DIRECTIONS:
1. Answer these questions from the piece on the lever in Bride of Frankenstein, marking each answer with the same letter.
(a) About what size is the lever the monster backs into?
(b) Who is not blown to atoms when the monster pulls the lever?
(c) What is the lever called?
2. Translate this sentence from the piece on the lever in Bride of Frankenstein into Spanish: "And that’s why they call him a “monster”."
3. List every remark that the piece on the lever in Bride of Frankenstein encloses in curly braces.

TEXT SECTION:
(Pronounced: “The Leever, The Leever!!!!!”)
Yes, remember not to pull that le(e)ver, or you’ll blow us
all to atoms (!).
(For those who don’t know, at the climax of the movie Bride
of Frankenstein {Warning: Spoiler Alert!},
the monster is rejected by his potential mate {women, especially ones freshly
made from corpses, are so fickle…}, he gets mad and starts rampaging around,
and he happens to back into some really big lever, about the size of a baseball
bat, that’s sticking out from the wall next to some electrical equipment. Well,
the mad doctors warn him not to pull that lever lest they all get blown “to
atoms”. {Hmm, they invented the telephone for this movie, and now I guess they
invented the atomic bomb as well?} And so being a natural contrarian {No wonder
nobody likes him! Yes, they say whenever you can’t find the reason nobody likes
you, it’s probably time to look in the mirror…}, the monster pulls the lever
anyway, and blows everyone to atoms {except Henry and Mrs. Frankenstein:
they’re needed for the sequels, I guess; although they never ended up showing
up in them.}. And that’s why they call him a “monster”. Blowing up that fine
piece of real estate with all that cutting edge scientific equipment: what a
waste!)
Some people wonder why anyone would take the trouble to put
a lever in a laboratory that would blow you all to atoms. And you know, some
people have pointed out how silly this whole idea is. Oh, but it wasn’t their idea to put the “blow us all to atoms lever” (that’s
what it’s called, by the way) in their lab! No, it’s a government regulation
that every science lab must by law have a “blow us all to atoms lever”
installed right about where a rampaging monster (or lab assistant) might back
into it and accidentally/on purpose pull it and blow everyone to atoms.

MATERIAL SUPPLIED:
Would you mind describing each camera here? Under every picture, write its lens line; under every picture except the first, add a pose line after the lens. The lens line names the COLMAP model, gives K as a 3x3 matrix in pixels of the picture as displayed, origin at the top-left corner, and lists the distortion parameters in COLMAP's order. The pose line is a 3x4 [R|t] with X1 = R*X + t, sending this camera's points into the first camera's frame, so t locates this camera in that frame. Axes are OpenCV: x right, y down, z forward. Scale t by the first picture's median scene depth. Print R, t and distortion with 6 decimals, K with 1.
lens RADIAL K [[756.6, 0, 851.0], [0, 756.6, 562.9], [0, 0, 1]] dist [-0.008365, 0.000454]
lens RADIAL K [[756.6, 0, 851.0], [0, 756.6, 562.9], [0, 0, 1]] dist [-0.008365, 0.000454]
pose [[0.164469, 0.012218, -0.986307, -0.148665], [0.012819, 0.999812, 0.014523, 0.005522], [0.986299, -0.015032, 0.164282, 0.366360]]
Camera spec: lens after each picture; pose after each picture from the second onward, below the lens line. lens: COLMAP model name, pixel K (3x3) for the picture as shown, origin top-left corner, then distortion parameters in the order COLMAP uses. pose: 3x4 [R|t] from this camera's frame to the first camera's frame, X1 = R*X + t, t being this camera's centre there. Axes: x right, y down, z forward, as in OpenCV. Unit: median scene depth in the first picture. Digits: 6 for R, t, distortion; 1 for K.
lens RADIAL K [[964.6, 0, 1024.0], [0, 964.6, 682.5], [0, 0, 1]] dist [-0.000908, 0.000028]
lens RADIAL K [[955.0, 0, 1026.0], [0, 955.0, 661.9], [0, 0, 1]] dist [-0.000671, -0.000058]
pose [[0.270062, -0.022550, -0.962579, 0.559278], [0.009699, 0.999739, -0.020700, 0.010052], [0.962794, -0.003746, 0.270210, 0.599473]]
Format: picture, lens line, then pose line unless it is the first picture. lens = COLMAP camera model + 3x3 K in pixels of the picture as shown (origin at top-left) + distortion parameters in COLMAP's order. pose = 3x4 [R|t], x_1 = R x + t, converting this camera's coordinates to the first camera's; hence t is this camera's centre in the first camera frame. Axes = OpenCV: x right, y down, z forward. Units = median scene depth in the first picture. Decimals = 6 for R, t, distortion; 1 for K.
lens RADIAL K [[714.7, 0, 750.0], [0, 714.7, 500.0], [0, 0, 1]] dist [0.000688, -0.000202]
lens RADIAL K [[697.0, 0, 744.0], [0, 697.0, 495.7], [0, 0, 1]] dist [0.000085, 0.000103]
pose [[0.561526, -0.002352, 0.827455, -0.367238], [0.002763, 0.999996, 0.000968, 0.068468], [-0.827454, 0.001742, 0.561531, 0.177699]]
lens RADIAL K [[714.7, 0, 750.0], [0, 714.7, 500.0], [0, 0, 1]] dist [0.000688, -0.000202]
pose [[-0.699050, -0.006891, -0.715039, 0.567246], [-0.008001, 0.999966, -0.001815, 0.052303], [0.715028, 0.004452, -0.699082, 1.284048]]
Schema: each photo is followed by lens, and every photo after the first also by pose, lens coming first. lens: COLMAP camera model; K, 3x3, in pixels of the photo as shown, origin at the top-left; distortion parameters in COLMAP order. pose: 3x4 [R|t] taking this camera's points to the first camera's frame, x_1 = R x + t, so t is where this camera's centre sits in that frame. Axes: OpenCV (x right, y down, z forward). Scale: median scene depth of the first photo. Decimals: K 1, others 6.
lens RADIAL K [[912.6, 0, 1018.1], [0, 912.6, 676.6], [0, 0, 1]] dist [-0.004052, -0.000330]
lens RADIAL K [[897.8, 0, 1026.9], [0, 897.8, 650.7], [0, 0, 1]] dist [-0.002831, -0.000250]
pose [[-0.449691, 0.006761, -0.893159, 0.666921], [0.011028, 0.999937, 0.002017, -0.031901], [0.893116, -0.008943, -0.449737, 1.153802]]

ANSWERS PER TASK:
1.
(a) It is about the size of a baseball bat.
(b) Henry and Mrs. Frankenstein are not blown to atoms.
(c) It is called the “blow us all to atoms lever”.

2. Y por eso lo llaman «monstruo».

3.
1. Warning: Spoiler Alert!
2. women, especially ones freshly made from corpses, are so fickle…
3. Hmm, they invented the telephone for this movie, and now I guess they invented the atomic bomb as well?
4. No wonder nobody likes him! Yes, they say whenever you can’t find the reason nobody likes you, it’s probably time to look in the mirror…
5. except Henry and Mrs. Frankenstein: they’re needed for the sequels, I guess; although they never ended up showing up in them.